Advice for Others Battling Lyme

If you’re in it right now, if you’re struggling, disbelieved, exhausted, unsure, please hear this:

  • You are not crazy. You are not broken. You are not alone.
  • Trust your instincts. Keep a record. Seek out practitioners who believe you and know how to work with complex illness. Learn your immune system. Know your nervous system. Trust your spiritual system.
  • And above all: grieve what you’ve lost so you can begin to rebuild.
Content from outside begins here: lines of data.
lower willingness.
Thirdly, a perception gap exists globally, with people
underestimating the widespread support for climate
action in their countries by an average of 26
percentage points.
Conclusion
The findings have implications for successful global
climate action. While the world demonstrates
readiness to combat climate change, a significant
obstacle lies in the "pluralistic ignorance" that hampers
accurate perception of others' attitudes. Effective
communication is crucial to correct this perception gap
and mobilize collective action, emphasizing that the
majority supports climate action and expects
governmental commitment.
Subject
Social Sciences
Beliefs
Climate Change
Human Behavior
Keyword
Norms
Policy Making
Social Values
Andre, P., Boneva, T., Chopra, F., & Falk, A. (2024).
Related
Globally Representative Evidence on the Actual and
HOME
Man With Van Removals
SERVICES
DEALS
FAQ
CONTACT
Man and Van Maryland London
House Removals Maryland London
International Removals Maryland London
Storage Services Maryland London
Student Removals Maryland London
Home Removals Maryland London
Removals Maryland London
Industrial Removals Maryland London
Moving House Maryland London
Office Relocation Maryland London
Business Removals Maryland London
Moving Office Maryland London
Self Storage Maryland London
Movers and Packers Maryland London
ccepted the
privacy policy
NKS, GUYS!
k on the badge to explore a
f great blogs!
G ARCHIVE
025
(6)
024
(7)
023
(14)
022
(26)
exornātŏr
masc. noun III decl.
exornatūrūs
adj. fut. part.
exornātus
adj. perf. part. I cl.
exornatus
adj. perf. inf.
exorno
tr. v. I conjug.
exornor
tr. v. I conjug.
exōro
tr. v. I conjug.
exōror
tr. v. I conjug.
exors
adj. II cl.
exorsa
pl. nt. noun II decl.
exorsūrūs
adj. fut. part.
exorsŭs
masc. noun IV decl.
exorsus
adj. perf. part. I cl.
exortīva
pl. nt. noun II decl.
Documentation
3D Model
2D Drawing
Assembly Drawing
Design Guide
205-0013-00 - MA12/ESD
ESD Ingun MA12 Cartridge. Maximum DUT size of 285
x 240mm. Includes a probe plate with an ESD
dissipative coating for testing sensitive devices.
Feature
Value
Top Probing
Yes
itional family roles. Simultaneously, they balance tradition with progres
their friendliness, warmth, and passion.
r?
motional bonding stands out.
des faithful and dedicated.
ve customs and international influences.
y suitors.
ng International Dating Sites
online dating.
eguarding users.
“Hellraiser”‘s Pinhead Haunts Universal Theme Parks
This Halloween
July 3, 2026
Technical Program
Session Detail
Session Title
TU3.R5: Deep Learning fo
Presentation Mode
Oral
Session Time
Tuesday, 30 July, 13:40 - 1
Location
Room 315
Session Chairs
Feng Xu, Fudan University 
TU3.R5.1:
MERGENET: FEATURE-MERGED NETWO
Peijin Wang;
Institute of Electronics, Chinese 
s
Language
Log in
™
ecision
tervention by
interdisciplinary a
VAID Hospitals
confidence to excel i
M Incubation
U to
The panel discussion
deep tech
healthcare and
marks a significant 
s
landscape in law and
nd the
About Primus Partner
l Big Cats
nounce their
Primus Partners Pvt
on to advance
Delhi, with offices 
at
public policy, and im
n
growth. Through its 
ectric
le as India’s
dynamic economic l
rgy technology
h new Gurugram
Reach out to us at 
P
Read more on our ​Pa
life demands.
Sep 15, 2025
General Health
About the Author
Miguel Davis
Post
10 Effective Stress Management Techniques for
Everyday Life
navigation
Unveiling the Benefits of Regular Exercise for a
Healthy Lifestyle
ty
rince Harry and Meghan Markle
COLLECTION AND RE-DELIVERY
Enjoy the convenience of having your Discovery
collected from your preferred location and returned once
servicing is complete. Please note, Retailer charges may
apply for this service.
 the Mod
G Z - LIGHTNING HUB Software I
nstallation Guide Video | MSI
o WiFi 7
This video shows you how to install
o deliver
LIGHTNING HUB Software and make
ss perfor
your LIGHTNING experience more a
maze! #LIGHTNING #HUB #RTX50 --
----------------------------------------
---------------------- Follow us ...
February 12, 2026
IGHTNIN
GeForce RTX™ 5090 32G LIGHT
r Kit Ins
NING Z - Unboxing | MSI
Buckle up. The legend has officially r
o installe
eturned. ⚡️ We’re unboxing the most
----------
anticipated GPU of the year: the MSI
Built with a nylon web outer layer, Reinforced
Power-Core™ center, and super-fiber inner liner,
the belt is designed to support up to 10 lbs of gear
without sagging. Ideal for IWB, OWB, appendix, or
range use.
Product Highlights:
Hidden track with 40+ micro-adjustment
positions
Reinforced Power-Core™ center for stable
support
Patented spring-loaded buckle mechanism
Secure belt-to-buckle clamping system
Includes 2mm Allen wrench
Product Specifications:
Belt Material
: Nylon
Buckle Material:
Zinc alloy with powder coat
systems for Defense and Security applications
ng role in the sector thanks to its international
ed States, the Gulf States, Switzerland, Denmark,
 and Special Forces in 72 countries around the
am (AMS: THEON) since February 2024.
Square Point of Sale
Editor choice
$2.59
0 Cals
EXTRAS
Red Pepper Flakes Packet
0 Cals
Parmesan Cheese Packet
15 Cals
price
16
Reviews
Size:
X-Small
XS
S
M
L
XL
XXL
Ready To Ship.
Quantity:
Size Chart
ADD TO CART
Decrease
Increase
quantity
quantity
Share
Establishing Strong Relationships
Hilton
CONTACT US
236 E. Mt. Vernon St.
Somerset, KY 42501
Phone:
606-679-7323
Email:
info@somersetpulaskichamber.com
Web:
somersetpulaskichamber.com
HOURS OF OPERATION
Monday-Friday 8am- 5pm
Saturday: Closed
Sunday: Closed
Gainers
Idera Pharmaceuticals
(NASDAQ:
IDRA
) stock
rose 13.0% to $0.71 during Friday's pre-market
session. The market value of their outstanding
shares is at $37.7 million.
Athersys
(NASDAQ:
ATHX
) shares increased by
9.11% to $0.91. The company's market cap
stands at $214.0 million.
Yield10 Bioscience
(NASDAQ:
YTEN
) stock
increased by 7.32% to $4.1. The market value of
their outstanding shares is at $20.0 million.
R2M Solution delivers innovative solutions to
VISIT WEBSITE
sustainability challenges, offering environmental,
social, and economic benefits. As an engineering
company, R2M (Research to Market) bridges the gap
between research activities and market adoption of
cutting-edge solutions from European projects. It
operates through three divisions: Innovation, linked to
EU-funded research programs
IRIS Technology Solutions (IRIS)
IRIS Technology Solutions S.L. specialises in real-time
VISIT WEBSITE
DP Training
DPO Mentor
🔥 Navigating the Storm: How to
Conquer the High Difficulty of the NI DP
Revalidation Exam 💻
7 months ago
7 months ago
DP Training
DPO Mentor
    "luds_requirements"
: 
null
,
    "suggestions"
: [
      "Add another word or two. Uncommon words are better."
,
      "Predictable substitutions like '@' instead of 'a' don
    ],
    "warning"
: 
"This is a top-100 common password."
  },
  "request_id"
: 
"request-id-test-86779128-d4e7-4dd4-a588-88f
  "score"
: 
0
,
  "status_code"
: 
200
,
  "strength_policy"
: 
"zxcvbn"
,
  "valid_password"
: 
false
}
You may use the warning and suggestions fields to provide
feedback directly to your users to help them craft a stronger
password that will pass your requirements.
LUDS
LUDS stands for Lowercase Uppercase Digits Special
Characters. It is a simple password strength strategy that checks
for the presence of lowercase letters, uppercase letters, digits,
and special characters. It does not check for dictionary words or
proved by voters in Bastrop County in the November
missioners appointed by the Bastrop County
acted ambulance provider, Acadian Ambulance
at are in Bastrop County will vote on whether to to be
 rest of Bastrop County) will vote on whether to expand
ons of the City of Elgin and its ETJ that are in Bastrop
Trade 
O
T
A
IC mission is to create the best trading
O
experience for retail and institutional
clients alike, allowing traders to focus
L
Supports and Treatments That Helped

Healing has required everything:

  • Functional medicine doctors who understand vector-borne illness.
  • Supplements like modified citrus pectin, immunoglobulin therapy, and herbal antimicrobials.
  • Modalities like BEMER for microcirculation, somatic therapies for trauma, and BrainTap meditations.
  • Kabbalistic wisdom that reminded me I am more than this body.
  • Sacred boundaries to protect my energy.
  • Rest. Rest. And more rest.
  • Also: grief work, forgiveness, and learning to stop performing strength when I was actually crumbling.

What I Wish I Knew at the Beginning

I wish someone had told me that a tick bite could change your life, not just physically, but psychologically. I wish I had known that early treatment is crucial, and that many doctors will miss it. I wish I’d trusted my symptoms sooner. I wish I had believed myself before anyone else did.

But perhaps most of all, I wish I had known that Lyme would also be a threshold into a deeper purpose. That through the wreckage, I would remember who I am. That my voice, my actual voice, would return, carried through psalms, meditations, and the sacred presence I now embody.

A Closing Blessing

May this story reach those who feel invisible and remind them they are held. May truth rise like light through the cracks. And may the soul remember: Healing is holy.

5 Comments on “Melinda B.

  1. I needed to read this today, thank you. I feel like I could’ve written it. It’s important to talk about the spiritual aspect of this illness and recovery, which is often left out.